BEGIN AVAILABLE DATA

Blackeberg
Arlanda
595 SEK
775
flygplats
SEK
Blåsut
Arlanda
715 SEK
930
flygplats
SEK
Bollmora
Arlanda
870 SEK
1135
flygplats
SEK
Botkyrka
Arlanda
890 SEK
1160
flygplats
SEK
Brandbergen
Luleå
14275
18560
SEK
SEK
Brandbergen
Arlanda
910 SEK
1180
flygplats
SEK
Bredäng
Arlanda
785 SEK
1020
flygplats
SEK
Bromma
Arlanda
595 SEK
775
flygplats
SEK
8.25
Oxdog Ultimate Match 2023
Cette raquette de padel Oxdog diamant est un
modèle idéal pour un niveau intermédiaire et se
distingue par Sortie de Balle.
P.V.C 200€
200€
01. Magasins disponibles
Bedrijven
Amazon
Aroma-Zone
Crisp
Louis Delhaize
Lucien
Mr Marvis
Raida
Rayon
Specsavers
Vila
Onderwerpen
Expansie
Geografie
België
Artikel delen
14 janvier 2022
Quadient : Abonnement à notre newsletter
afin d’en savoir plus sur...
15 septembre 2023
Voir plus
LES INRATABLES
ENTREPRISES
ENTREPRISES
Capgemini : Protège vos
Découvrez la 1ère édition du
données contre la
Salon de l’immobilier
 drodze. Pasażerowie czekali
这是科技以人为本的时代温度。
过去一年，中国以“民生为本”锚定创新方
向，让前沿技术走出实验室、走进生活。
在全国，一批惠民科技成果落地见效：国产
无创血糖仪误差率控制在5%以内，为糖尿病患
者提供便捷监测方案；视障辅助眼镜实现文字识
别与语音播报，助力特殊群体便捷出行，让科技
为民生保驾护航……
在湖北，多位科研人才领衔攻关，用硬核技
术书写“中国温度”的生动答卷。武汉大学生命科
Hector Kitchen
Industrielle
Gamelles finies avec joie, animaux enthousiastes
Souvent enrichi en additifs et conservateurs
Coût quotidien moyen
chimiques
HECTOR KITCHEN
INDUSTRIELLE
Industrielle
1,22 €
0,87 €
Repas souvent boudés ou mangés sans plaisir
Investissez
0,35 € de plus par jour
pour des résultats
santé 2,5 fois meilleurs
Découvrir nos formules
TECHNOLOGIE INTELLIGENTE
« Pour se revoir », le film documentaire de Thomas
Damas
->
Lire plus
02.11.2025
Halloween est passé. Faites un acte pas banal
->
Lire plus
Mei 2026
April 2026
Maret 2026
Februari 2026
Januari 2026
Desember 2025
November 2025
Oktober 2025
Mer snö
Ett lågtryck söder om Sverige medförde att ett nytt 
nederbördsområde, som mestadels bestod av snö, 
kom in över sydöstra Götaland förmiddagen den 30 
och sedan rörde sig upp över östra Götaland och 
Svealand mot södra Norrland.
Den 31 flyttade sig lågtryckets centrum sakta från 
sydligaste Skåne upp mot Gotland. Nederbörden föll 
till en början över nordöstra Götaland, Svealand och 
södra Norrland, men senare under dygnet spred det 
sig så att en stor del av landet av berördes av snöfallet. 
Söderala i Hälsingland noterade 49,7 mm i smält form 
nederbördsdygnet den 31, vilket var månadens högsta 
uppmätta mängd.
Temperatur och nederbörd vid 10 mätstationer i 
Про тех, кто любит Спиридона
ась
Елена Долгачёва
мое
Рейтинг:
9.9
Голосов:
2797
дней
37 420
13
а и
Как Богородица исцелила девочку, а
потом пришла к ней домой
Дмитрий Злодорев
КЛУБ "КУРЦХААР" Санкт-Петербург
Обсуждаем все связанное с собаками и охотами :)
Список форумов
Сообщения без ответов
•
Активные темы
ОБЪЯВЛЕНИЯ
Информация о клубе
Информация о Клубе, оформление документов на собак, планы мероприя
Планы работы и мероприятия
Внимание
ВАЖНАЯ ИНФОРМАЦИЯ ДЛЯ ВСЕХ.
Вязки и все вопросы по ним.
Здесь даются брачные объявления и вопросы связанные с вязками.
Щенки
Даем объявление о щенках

END AVAILABLE DATA
BEGIN AVAILABLE DATA

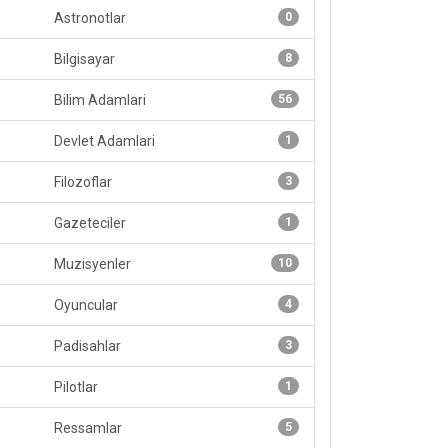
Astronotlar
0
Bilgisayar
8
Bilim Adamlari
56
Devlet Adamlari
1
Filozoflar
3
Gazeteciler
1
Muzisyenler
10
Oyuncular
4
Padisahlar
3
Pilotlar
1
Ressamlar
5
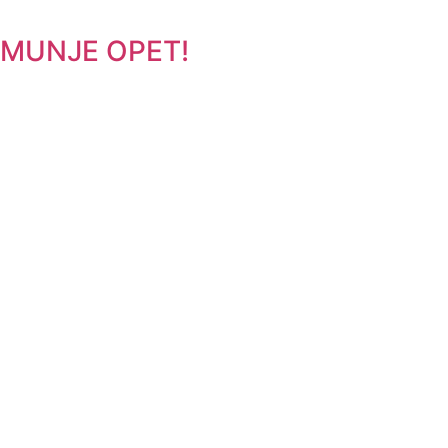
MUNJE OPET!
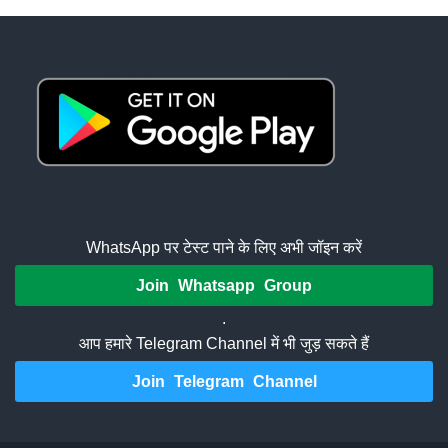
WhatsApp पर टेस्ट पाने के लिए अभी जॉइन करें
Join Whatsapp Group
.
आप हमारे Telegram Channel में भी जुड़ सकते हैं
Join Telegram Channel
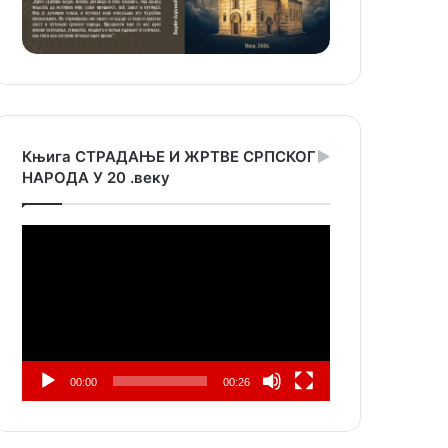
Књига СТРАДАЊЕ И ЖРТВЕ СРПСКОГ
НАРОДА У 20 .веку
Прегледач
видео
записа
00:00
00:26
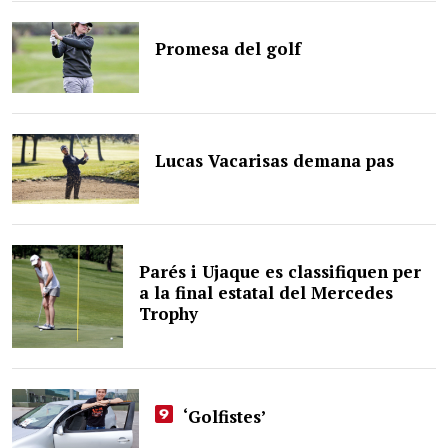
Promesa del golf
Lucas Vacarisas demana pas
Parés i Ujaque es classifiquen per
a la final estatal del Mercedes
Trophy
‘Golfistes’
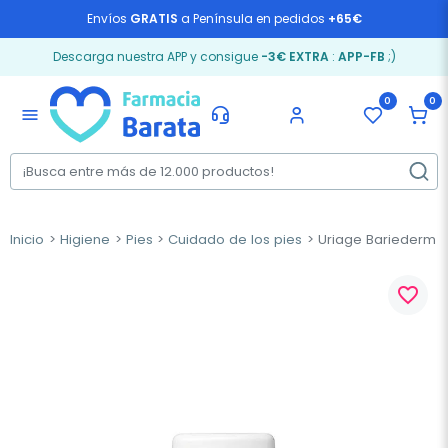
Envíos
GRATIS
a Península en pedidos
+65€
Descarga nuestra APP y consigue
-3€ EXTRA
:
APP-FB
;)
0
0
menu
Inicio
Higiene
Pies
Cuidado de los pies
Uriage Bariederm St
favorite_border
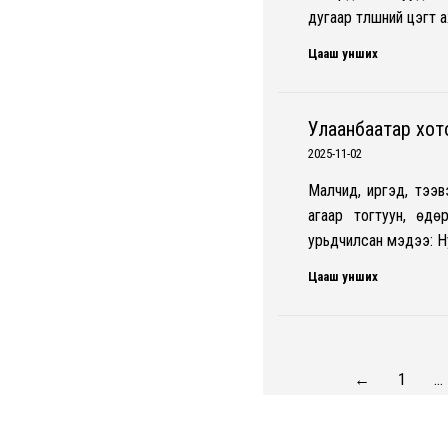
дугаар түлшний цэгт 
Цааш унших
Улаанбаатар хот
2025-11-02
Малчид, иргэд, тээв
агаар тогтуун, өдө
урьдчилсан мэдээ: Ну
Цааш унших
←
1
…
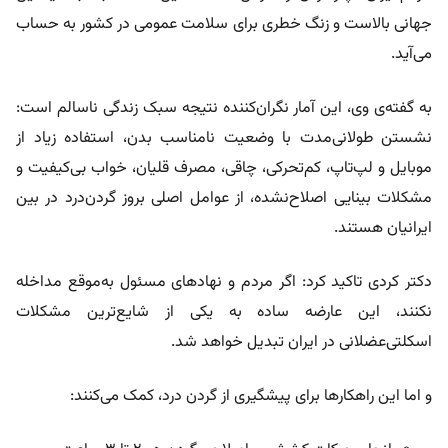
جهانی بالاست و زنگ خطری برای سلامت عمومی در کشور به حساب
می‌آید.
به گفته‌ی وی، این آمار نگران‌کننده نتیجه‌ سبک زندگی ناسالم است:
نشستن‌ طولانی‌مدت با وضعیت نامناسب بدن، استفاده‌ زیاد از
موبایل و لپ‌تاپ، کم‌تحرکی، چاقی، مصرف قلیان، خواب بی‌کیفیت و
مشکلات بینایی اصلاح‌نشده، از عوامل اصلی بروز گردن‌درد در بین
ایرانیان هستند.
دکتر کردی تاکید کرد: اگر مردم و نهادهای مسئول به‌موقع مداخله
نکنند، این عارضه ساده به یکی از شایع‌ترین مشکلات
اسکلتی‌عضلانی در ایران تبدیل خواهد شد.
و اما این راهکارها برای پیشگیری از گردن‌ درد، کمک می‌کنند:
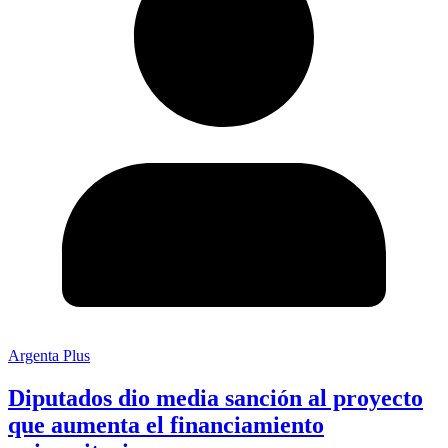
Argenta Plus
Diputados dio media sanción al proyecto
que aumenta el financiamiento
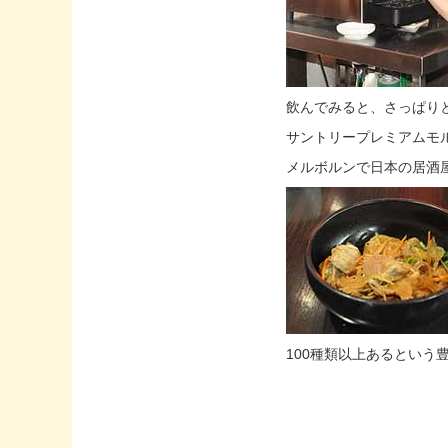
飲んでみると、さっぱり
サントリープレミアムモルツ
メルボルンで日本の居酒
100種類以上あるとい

END AVAILABLE DATA

### WHAT IS REQUIRED
Return each line of the data that contains the string "Join".

### THE COMPLETED TASK
Join Whatsapp Group
Join Telegram Channel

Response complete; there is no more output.